(What you are asked to do):
Your answer must be an exact copy of the lines from the one holding "Gerelateerde artikelen" through the last line of the entries below, with nothing added.

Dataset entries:

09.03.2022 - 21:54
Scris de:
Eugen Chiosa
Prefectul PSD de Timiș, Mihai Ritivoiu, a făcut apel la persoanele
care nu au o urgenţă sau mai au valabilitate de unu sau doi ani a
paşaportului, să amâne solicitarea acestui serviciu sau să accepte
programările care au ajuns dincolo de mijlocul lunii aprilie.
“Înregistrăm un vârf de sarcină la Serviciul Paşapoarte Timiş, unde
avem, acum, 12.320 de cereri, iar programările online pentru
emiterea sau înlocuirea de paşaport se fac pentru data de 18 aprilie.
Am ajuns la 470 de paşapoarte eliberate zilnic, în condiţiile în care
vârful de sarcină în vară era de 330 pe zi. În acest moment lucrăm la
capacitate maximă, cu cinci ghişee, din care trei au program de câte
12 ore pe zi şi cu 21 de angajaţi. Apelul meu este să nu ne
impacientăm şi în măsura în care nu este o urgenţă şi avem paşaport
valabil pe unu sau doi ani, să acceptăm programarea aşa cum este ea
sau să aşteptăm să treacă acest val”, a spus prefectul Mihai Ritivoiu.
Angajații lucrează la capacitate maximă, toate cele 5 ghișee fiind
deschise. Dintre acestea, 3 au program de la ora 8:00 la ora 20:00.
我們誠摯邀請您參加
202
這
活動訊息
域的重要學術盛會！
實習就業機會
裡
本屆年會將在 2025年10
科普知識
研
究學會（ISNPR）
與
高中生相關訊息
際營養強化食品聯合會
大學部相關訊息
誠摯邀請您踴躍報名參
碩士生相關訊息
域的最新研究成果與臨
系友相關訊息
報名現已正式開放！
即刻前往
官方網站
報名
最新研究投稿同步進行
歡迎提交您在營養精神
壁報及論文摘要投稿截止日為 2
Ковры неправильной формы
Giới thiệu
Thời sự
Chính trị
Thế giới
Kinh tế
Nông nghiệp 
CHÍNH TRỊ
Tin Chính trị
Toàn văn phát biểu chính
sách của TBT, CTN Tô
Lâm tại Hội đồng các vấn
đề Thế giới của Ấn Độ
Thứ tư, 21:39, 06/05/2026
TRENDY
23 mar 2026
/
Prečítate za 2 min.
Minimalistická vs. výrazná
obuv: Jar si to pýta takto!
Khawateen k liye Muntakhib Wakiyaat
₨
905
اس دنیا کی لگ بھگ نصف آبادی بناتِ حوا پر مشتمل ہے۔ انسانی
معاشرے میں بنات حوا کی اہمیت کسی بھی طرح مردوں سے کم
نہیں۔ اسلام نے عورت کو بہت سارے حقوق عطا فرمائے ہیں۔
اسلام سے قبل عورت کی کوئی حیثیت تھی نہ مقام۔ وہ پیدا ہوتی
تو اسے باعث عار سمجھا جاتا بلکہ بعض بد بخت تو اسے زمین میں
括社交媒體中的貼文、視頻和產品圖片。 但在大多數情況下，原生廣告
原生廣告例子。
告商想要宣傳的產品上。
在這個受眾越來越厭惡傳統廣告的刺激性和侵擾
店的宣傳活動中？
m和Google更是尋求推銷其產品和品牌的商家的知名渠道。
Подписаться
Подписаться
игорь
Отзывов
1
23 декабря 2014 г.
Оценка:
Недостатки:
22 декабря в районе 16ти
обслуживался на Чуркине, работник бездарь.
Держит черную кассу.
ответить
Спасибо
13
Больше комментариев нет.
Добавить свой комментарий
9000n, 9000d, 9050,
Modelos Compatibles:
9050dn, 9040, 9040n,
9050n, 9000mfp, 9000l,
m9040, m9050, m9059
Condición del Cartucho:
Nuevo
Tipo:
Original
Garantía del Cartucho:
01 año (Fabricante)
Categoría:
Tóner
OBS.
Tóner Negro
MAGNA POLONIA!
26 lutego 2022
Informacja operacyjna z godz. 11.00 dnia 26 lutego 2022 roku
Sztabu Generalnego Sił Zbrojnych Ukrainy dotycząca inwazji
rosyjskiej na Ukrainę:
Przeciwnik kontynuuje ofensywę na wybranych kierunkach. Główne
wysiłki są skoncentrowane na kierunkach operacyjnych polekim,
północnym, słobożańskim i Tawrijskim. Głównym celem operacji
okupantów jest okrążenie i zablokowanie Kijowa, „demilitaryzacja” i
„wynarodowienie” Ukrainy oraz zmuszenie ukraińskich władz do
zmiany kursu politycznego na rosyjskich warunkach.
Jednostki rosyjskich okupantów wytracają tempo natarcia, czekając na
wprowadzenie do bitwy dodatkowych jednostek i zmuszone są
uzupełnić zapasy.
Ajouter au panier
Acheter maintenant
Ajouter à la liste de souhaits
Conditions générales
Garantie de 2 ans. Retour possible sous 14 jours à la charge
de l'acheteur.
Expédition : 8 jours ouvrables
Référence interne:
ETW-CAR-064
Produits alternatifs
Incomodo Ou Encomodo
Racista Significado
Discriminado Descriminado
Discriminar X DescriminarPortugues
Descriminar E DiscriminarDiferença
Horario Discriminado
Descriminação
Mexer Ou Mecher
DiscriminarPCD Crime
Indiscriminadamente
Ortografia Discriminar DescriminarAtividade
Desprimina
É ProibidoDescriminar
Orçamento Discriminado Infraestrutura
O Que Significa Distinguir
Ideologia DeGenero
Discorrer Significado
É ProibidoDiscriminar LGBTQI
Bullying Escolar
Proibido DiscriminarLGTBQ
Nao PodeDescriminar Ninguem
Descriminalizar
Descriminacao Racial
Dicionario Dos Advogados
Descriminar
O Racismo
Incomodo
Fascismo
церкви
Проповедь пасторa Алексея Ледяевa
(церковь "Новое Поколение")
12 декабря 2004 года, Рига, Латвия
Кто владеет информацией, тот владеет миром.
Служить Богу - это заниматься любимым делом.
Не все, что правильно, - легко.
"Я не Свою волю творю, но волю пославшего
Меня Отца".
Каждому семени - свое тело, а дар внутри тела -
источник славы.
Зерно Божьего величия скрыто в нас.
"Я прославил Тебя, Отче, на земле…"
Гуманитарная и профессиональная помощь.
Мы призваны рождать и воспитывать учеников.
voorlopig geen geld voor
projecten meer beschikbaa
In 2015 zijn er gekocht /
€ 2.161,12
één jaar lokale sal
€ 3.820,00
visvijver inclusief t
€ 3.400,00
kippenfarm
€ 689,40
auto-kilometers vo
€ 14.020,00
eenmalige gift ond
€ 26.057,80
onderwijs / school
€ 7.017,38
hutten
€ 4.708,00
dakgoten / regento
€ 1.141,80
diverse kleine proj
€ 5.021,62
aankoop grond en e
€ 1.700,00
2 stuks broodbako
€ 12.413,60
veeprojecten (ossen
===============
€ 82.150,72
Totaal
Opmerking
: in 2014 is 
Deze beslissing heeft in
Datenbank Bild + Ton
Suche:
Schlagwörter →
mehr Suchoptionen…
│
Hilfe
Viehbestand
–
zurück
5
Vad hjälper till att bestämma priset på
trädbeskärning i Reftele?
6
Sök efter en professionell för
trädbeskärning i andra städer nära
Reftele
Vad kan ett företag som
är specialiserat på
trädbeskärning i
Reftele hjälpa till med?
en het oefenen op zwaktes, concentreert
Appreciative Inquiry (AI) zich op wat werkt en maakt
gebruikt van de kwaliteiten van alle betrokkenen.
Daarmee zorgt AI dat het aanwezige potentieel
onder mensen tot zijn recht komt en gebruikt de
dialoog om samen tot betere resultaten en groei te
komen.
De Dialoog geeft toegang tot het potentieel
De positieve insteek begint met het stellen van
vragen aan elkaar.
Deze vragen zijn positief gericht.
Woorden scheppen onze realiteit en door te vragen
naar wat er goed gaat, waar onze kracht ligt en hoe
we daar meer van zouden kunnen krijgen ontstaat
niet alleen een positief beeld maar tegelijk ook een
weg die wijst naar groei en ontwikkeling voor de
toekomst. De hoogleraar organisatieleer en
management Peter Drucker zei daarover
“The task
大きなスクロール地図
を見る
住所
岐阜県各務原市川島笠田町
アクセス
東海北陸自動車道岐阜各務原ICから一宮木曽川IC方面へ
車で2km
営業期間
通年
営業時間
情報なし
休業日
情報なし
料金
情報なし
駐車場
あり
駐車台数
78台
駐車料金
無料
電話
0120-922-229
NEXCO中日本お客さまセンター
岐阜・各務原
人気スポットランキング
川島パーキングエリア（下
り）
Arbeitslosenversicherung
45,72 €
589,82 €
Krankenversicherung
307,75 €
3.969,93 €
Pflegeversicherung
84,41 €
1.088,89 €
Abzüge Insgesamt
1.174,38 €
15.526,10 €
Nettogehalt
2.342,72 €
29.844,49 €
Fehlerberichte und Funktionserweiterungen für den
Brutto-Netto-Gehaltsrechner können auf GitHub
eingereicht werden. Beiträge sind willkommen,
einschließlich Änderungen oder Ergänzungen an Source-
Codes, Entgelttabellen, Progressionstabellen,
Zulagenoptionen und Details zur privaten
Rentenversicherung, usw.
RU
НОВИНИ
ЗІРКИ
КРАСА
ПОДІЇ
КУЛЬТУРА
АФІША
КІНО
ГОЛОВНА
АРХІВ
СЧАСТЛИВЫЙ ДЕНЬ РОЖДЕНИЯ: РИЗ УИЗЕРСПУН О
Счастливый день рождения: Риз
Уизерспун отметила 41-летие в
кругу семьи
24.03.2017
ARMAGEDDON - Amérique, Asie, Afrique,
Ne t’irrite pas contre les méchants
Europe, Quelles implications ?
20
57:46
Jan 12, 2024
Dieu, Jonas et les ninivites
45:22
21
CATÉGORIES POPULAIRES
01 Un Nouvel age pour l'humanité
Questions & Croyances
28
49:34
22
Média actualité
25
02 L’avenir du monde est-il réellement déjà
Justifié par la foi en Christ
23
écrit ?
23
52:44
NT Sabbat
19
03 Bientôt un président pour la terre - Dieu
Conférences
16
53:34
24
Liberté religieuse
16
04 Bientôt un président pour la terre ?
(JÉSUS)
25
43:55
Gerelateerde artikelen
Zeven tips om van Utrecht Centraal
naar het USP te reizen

(Output of the task):
Gerelateerde artikelen
Zeven tips om van Utrecht Centraal
naar het USP te reizen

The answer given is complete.